### PROBLEM STATEMENT
Using the entries below, return word for word the lines from the one containing "Kontaktovať predajcu" up to and including the last.

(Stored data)
= Beginning of Section =
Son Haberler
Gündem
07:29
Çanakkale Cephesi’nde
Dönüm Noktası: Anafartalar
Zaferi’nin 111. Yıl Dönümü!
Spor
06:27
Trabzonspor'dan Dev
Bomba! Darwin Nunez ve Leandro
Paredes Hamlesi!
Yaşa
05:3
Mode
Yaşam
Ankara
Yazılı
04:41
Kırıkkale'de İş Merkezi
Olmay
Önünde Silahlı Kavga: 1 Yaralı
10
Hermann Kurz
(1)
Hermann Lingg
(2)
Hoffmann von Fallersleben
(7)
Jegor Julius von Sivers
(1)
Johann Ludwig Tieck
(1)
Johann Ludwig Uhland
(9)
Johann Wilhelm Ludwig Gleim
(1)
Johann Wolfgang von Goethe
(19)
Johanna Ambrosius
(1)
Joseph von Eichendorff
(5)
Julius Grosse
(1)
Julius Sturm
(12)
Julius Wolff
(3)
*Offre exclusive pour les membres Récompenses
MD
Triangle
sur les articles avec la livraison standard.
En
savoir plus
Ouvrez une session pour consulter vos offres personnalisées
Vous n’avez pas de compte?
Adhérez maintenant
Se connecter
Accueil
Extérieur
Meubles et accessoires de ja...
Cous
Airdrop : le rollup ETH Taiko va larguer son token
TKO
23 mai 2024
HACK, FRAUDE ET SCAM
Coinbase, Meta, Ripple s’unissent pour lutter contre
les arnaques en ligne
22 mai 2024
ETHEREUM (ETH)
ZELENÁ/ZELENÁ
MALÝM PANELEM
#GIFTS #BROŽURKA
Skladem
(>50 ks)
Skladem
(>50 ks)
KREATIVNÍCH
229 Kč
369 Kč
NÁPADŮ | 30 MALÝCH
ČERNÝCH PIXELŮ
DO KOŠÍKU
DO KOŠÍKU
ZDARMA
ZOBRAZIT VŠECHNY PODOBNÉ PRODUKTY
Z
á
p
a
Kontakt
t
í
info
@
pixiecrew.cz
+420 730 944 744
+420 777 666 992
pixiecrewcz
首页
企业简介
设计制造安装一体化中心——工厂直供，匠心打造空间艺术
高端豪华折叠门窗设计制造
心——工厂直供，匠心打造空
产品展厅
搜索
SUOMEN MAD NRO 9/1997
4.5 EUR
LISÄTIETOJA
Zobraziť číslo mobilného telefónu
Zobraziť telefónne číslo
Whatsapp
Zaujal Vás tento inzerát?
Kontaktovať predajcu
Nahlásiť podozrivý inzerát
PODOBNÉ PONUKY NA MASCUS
= End of Section =
### RESPONSE FOR THIS EXERCISE
Kontaktovať predajcu
Nahlásiť podozrivý inzerát
PODOBNÉ PONUKY NA MASCUS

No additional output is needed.